[Collection entries]
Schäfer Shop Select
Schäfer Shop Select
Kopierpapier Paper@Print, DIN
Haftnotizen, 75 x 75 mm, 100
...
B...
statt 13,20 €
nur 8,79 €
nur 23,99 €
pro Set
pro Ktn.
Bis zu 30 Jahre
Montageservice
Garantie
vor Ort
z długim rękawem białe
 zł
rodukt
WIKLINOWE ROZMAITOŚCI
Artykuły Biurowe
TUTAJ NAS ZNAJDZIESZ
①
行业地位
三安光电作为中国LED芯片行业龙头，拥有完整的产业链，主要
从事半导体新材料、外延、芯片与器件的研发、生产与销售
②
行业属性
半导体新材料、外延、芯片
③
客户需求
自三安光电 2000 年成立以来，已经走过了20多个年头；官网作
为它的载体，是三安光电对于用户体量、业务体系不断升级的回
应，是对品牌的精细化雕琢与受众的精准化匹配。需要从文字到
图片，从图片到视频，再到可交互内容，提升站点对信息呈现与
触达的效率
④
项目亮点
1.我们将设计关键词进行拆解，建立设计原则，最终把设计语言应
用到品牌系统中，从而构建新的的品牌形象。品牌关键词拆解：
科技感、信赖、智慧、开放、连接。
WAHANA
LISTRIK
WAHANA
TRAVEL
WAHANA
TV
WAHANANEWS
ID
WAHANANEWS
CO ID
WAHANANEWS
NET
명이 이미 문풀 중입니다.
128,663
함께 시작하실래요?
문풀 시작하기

WHAT TO WORK ON → All the entries are to be reproduced verbatim.

ANSWER SECTION →
Schäfer Shop Select
Schäfer Shop Select
Kopierpapier Paper@Print, DIN
Haftnotizen, 75 x 75 mm, 100
...
B...
statt 13,20 €
nur 8,79 €
nur 23,99 €
pro Set
pro Ktn.
Bis zu 30 Jahre
Montageservice
Garantie
vor Ort
z długim rękawem białe
 zł
rodukt
WIKLINOWE ROZMAITOŚCI
Artykuły Biurowe
TUTAJ NAS ZNAJDZIESZ
①
行业地位
三安光电作为中国LED芯片行业龙头，拥有完整的产业链，主要
从事半导体新材料、外延、芯片与器件的研发、生产与销售
②
行业属性
半导体新材料、外延、芯片
③
客户需求
自三安光电 2000 年成立以来，已经走过了20多个年头；官网作
为它的载体，是三安光电对于用户体量、业务体系不断升级的回
应，是对品牌的精细化雕琢与受众的精准化匹配。需要从文字到
图片，从图片到视频，再到可交互内容，提升站点对信息呈现与
触达的效率
④
项目亮点
1.我们将设计关键词进行拆解，建立设计原则，最终把设计语言应
用到品牌系统中，从而构建新的的品牌形象。品牌关键词拆解：
科技感、信赖、智慧、开放、连接。
WAHANA
LISTRIK
WAHANA
TRAVEL
WAHANA
TV
WAHANANEWS
ID
WAHANANEWS
CO ID
WAHANANEWS
NET
명이 이미 문풀 중입니다.
128,663
함께 시작하실래요?
문풀 시작하기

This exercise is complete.